Yapılacaklar —
• A. Aşağıdaki bütçe görüşmeleri metnine göre şu ifadelerin her biri metinle uyuşuyor mu: (i) Genel Kurul'daki görüşmeler 20 Aralık Cuma günü tamamlanacak. (ii) Bütçeyi Meclis'e Cumhurbaşkanı Recep Tayyip Erdoğan bizzat sundu. (iii) Kılıçdaroğlu, bin liranın altında emekli aylığı alan 843 bin 647 kişi olduğunu söyledi. Her biri için evet ya da hayır deyin ve kararı belirleyen sözleri metinden birebir alıntılayın.
• B. Kayıtların en başından başlayıp "ஜெருசலேத்தில்" ifadesinin geçtiği satıra kadar, bu satır dahil, kayıtları yeniden yazın. Bunu yaparken "Transcribe" yerine "Copy" koyun, başka hiçbir şeyi değiştirmeyin ve yalnızca bu satırları verin.

Türkiye Büyük Millet Meclisi (TBMM) Genel Kurulu'nda, 2020 bütçesi görüşmeleri başladı. TBMM Genel Kurulu, Meclis Başkanı Mustafa Şentop başkanlığında toplandı, bütçe üzerine konuşmalar başdı. CHP Lideri Kemal Kılıçdaroğlu bütçe üzerine Meclis'te konuştu, KRT TV canlı yayınladı.
Genel Kurul'daki bütçe mesaisi hafta sonları dahil 12 gün aralıksız devam edecek. Görüşmeler 20 Aralık Cuma günü tamamlanacak. CHP Genel Başkanı Kemal Kılıçdaroğlu, bütçeyi Cumhurbaşkanı Recep Tayyip Erdoğan yerine yardımcısı Fuat Oktay'ın sunmasına tepki gösterdi.
Kılıçdaroğlu ayrıca konuşmasında Türkiye’de 2 milyon 136 bin kişinin aylık 2020 liranın altında aylık aldığını, bin liranın altında emekli aylığı alan 843 bin 647 kişi olduğunu açıkladı. CHP lideri 2002-2019 arasında yabancılara ödenen 173 milyar 55 milyon dolar ödendiğini, Türkiye’nin 1 saniyede 596 dolar faiz ödediğini aktardı.
Kılıçdaroğlu, Adalet Bakanlığı'na çağrıda bulunarak, "Erdoğan'ın avukatlarının mal varlıklarını araştırın. Milyon dolarlarını araştırın" dedi.
Kılıçdaroğlu, "Sosyete damat, açlık nedir, yoksulluk nedir bilmez. "2.5 milyon yeni istihdamı hayata geçireceğiz, bugün Türkiye devrimi yaşıyor" dedi. Dünyadan haberi yok, ne oldu? 10 paket açıkladı her pakette işsizlik arttı. O paket açıklayacağına o beyefendiyi paketleyin bakanlıktan alın." ifadelerini kullandı.
Kılıçdaroğlu konuşmasını şöyle sürdürdü:
"Grup toplantısında çöpten kağıt toplayan bir kadının fotoğrafını gösterdim. Eskişehir'den bir kadın çıktı "o benim, dairelerim var" dedi. O olmadığı ortaya çıktı. Çöpten kağıt toplayanlar, çöpten bulduklarını yiyenler... Yürütme bunları görmüyor. Çünkü Saraylarda yaşıyorlar.
Yarın şehir hastanelerine biz 'bunu nasıl yapıyorsun?' diye sorduğumuzda soluğu Londra'da İngiliz Mahkemeleri'nde alacaklar. Sözleşmeyi öyle yaptılar. Hani bunlar yerli ve milliydi ya... Ne yerlisi ne millisi..."

Sağlanan Veriler —

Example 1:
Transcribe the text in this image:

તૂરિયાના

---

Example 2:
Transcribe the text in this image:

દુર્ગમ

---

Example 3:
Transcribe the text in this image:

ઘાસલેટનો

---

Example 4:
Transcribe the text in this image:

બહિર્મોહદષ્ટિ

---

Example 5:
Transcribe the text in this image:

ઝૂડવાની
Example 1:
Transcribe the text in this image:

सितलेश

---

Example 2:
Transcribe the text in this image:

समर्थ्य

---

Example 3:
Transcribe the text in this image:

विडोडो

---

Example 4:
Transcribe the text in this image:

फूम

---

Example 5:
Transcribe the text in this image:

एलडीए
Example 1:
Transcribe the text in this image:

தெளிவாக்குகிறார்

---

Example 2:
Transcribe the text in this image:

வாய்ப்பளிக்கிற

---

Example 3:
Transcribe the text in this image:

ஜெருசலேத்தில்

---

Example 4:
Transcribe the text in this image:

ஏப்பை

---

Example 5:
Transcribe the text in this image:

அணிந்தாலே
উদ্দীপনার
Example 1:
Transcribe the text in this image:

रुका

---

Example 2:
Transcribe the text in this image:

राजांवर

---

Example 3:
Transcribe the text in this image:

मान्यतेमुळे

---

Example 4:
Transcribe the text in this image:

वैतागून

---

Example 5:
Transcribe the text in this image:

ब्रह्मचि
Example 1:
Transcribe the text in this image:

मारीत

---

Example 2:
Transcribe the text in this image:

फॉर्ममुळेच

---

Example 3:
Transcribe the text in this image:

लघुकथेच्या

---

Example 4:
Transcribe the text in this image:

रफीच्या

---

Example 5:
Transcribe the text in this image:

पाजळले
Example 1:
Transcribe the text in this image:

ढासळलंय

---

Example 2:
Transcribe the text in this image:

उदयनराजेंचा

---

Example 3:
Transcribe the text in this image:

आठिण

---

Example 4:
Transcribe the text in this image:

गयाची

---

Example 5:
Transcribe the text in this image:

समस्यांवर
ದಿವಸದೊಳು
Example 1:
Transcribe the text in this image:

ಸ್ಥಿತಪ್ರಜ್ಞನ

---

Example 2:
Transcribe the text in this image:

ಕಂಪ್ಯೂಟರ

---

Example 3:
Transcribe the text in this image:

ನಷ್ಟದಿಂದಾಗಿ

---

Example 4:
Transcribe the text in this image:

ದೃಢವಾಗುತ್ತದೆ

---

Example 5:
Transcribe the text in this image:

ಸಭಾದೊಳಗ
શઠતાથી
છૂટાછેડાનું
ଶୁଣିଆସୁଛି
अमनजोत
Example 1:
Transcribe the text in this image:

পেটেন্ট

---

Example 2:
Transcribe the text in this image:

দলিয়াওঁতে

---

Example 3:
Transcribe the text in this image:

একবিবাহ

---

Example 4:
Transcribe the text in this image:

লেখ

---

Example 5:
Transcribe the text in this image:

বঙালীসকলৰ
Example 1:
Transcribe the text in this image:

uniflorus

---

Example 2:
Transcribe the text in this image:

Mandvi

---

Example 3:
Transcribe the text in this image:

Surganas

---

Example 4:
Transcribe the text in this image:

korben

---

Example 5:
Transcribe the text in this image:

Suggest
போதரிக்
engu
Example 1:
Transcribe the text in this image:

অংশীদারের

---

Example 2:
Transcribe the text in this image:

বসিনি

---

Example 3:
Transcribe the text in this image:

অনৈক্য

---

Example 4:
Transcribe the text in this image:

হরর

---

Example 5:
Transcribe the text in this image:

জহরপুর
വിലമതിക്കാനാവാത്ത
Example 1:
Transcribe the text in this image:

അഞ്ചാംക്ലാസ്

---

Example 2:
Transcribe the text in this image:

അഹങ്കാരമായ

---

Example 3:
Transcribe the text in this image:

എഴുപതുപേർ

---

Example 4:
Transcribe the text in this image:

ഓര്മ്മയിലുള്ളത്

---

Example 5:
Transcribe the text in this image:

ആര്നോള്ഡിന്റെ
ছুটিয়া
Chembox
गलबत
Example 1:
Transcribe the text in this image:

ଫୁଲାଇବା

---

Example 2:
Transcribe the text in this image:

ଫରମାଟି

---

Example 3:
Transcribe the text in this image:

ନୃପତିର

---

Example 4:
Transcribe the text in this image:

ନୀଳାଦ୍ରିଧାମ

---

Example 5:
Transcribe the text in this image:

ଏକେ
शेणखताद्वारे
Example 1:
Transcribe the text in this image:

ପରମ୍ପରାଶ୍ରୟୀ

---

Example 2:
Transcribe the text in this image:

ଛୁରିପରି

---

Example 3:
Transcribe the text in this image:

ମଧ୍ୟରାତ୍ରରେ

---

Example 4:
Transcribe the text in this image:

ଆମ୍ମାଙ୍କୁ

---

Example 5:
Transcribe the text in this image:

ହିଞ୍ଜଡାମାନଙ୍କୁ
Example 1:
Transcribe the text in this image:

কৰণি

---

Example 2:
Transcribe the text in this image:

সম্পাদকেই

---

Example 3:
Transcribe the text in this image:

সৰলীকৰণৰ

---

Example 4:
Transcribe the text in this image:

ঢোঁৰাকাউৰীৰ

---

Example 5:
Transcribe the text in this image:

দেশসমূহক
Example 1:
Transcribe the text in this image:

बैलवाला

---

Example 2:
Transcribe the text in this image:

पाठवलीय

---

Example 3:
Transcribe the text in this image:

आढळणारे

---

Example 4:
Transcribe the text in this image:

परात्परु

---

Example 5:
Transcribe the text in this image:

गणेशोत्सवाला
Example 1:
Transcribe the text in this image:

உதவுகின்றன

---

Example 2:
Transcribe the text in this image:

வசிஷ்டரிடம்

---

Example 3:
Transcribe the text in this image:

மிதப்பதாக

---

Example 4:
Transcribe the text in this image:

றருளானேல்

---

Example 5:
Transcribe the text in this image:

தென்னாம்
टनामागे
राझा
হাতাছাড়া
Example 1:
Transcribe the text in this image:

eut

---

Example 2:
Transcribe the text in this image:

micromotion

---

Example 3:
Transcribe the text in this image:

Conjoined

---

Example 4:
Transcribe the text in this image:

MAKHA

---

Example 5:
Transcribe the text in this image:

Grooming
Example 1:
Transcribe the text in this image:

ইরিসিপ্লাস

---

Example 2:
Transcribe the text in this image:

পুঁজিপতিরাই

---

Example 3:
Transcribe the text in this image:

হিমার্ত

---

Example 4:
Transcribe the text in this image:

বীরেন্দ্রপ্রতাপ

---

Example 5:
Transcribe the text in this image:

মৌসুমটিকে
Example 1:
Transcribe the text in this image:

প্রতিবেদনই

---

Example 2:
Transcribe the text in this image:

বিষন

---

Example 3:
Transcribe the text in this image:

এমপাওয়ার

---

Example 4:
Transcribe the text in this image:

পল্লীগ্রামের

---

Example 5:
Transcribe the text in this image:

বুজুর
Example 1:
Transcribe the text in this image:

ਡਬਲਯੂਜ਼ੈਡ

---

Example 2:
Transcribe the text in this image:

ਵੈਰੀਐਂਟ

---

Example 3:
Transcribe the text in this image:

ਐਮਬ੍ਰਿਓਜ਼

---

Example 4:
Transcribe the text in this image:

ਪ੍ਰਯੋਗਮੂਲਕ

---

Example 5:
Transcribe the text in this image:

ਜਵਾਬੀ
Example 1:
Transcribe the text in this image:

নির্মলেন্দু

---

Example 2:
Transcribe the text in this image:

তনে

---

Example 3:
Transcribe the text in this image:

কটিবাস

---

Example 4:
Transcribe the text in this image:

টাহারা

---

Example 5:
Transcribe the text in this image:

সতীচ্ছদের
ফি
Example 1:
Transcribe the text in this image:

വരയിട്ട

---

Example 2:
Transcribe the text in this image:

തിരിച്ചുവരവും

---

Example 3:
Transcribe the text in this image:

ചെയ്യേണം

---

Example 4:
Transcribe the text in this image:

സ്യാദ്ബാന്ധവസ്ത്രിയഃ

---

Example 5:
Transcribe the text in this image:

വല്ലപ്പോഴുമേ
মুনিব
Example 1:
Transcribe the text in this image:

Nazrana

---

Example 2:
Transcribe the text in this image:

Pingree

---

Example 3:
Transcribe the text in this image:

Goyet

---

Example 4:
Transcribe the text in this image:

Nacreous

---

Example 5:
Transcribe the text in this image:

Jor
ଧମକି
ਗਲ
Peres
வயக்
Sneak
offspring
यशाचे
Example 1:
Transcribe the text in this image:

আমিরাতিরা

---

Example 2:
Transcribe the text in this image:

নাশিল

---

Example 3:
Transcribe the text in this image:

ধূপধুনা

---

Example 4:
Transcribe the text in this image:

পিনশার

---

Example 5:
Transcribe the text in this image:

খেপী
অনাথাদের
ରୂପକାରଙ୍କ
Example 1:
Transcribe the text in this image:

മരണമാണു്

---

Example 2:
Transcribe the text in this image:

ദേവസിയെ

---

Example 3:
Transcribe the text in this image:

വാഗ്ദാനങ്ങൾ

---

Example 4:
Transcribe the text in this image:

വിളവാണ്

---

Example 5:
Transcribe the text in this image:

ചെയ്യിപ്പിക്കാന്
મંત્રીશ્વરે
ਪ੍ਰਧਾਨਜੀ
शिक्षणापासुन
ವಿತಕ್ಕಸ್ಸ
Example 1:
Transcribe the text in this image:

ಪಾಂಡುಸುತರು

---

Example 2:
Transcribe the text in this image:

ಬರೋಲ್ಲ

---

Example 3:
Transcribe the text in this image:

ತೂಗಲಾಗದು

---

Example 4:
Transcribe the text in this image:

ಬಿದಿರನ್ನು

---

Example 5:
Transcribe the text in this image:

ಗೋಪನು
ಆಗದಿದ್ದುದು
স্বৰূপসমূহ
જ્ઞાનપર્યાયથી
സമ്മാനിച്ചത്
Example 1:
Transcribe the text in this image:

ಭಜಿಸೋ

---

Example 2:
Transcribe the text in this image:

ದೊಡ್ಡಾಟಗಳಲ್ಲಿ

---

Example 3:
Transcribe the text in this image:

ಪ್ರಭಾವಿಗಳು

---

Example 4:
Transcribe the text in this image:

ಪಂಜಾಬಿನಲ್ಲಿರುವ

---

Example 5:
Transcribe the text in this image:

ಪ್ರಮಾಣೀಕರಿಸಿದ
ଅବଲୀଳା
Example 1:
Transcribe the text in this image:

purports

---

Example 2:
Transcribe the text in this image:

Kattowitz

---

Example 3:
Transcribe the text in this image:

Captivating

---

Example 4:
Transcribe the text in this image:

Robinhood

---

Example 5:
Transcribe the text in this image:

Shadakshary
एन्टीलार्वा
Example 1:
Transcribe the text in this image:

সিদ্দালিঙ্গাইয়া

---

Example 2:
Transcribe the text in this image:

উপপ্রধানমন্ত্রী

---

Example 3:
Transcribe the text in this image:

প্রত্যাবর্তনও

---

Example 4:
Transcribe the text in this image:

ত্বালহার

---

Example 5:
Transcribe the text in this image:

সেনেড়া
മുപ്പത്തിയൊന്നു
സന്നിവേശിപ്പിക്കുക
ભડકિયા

Çözümlü Yanıtlar —
• A.
(i) Evet: "Görüşmeler 20 Aralık Cuma günü tamamlanacak."
(ii) Hayır: "bütçeyi Cumhurbaşkanı Recep Tayyip Erdoğan yerine yardımcısı Fuat Oktay'ın sunmasına tepki gösterdi"
(iii) Evet: "bin liranın altında emekli aylığı alan 843 bin 647 kişi olduğunu açıkladı"

• B.
Example 1:
Copy the text in this image:

તૂરિયાના

---

Example 2:
Copy the text in this image:

દુર્ગમ

---

Example 3:
Copy the text in this image:

ઘાસલેટનો

---

Example 4:
Copy the text in this image:

બહિર્મોહદષ્ટિ

---

Example 5:
Copy the text in this image:

ઝૂડવાની
Example 1:
Copy the text in this image:

सितलेश

---

Example 2:
Copy the text in this image:

समर्थ्य

---

Example 3:
Copy the text in this image:

विडोडो

---

Example 4:
Copy the text in this image:

फूम

---

Example 5:
Copy the text in this image:

एलडीए
Example 1:
Copy the text in this image:

தெளிவாக்குகிறார்

---

Example 2:
Copy the text in this image:

வாய்ப்பளிக்கிற

---

Example 3:
Copy the text in this image:

ஜெருசலேத்தில்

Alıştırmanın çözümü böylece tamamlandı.